What the task requires: Without any of the pictures, transcribe all the lines below exactly.

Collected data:
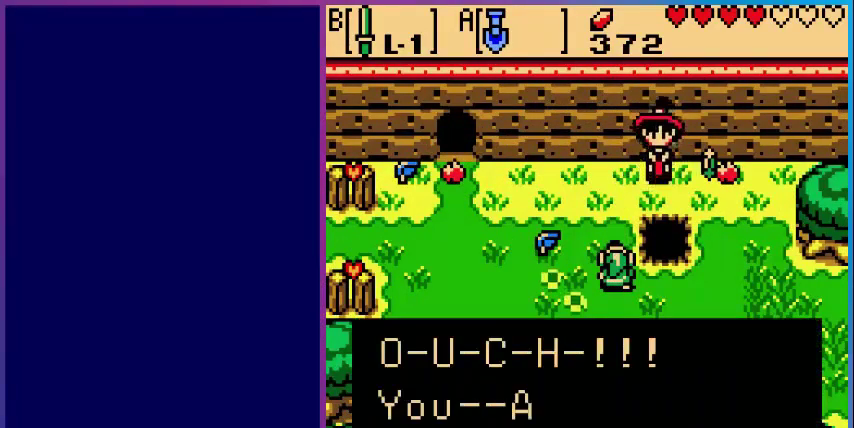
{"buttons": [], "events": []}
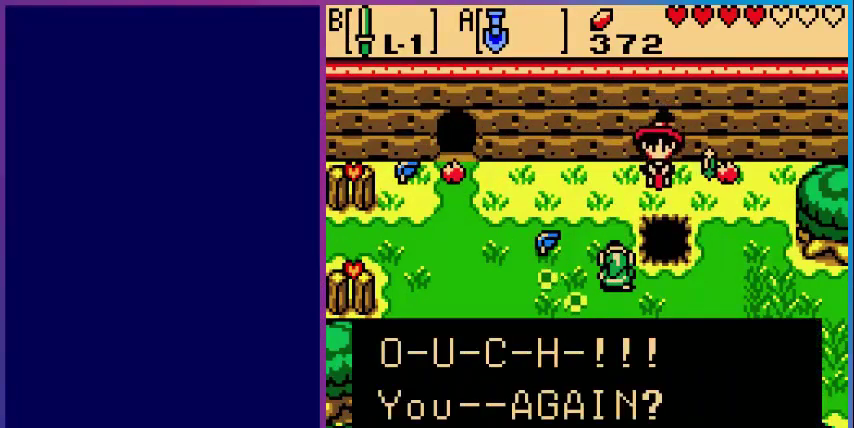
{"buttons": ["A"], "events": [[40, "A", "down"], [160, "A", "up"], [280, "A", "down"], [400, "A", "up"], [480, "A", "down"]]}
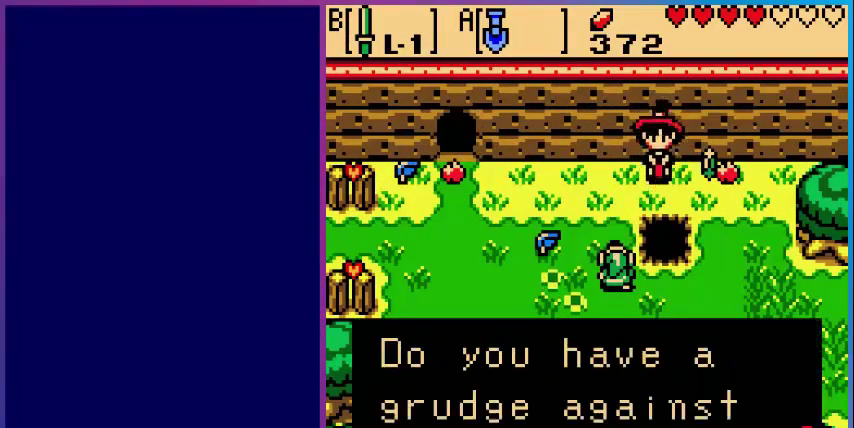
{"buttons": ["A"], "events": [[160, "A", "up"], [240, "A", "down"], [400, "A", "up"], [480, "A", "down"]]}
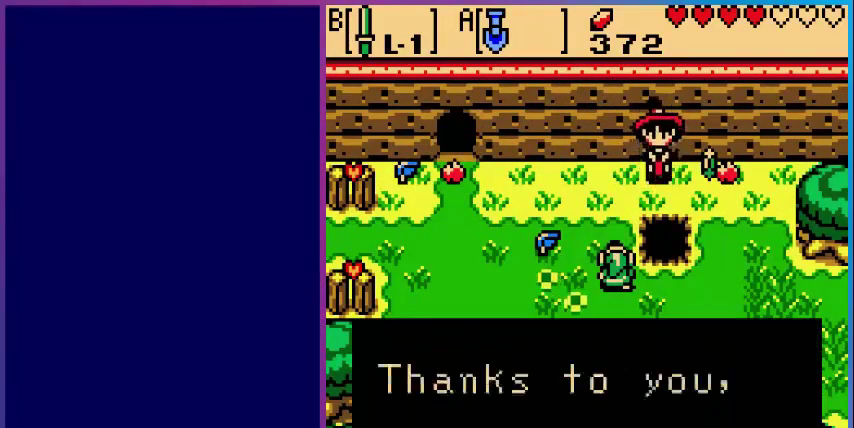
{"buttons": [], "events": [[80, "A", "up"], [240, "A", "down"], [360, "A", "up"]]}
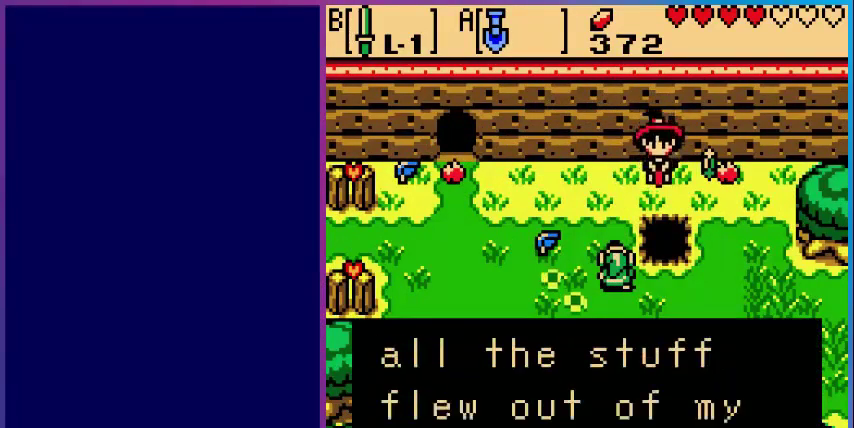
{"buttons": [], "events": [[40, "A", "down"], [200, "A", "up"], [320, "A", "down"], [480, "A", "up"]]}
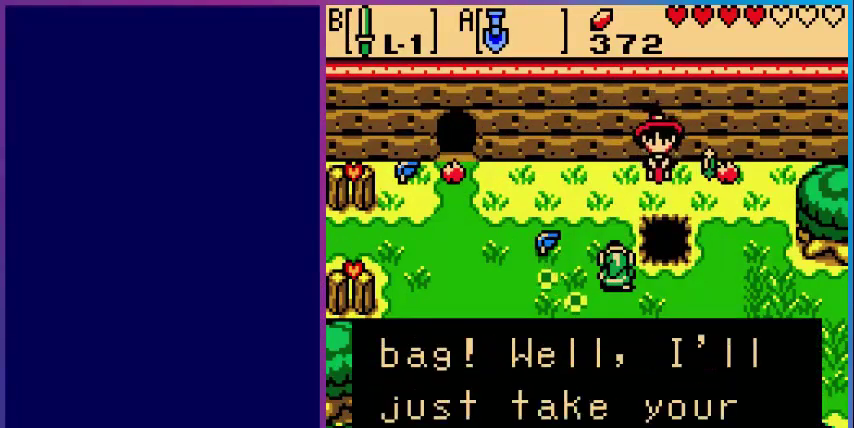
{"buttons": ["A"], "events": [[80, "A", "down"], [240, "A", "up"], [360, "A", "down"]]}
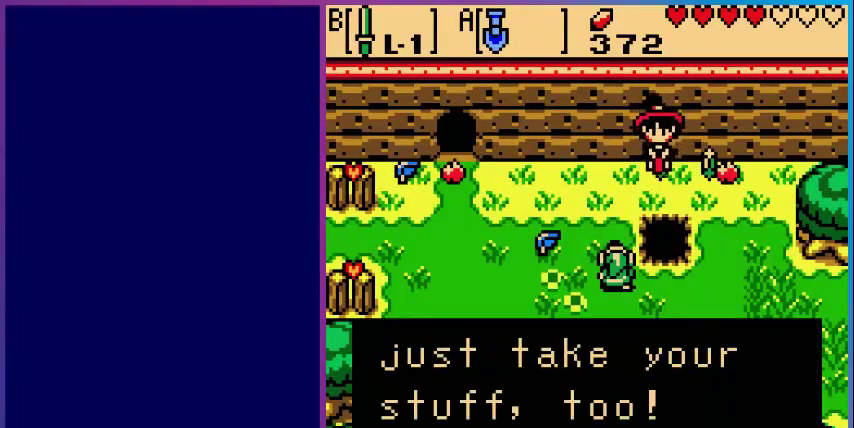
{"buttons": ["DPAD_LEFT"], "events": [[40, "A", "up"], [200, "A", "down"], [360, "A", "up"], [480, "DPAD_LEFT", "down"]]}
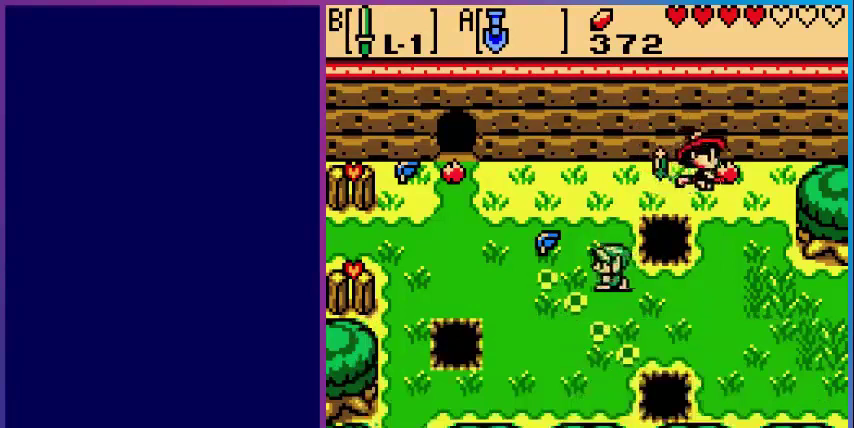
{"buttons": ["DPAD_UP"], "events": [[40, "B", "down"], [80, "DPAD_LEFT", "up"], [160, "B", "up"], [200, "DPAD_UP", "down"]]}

Written solution:
{"buttons": [], "events": []}
{"buttons": ["A"], "events": [[40, "A", "down"], [160, "A", "up"], [280, "A", "down"], [400, "A", "up"], [480, "A", "down"]]}
{"buttons": ["A"], "events": [[160, "A", "up"], [240, "A", "down"], [400, "A", "up"], [480, "A", "down"]]}
{"buttons": [], "events": [[80, "A", "up"], [240, "A", "down"], [360, "A", "up"]]}
{"buttons": [], "events": [[40, "A", "down"], [200, "A", "up"], [320, "A", "down"], [480, "A", "up"]]}
{"buttons": ["A"], "events": [[80, "A", "down"], [240, "A", "up"], [360, "A", "down"]]}
{"buttons": ["DPAD_LEFT"], "events": [[40, "A", "up"], [200, "A", "down"], [360, "A", "up"], [480, "DPAD_LEFT", "down"]]}
{"buttons": ["DPAD_UP"], "events": [[40, "B", "down"], [80, "DPAD_LEFT", "up"], [160, "B", "up"], [200, "DPAD_UP", "down"]]}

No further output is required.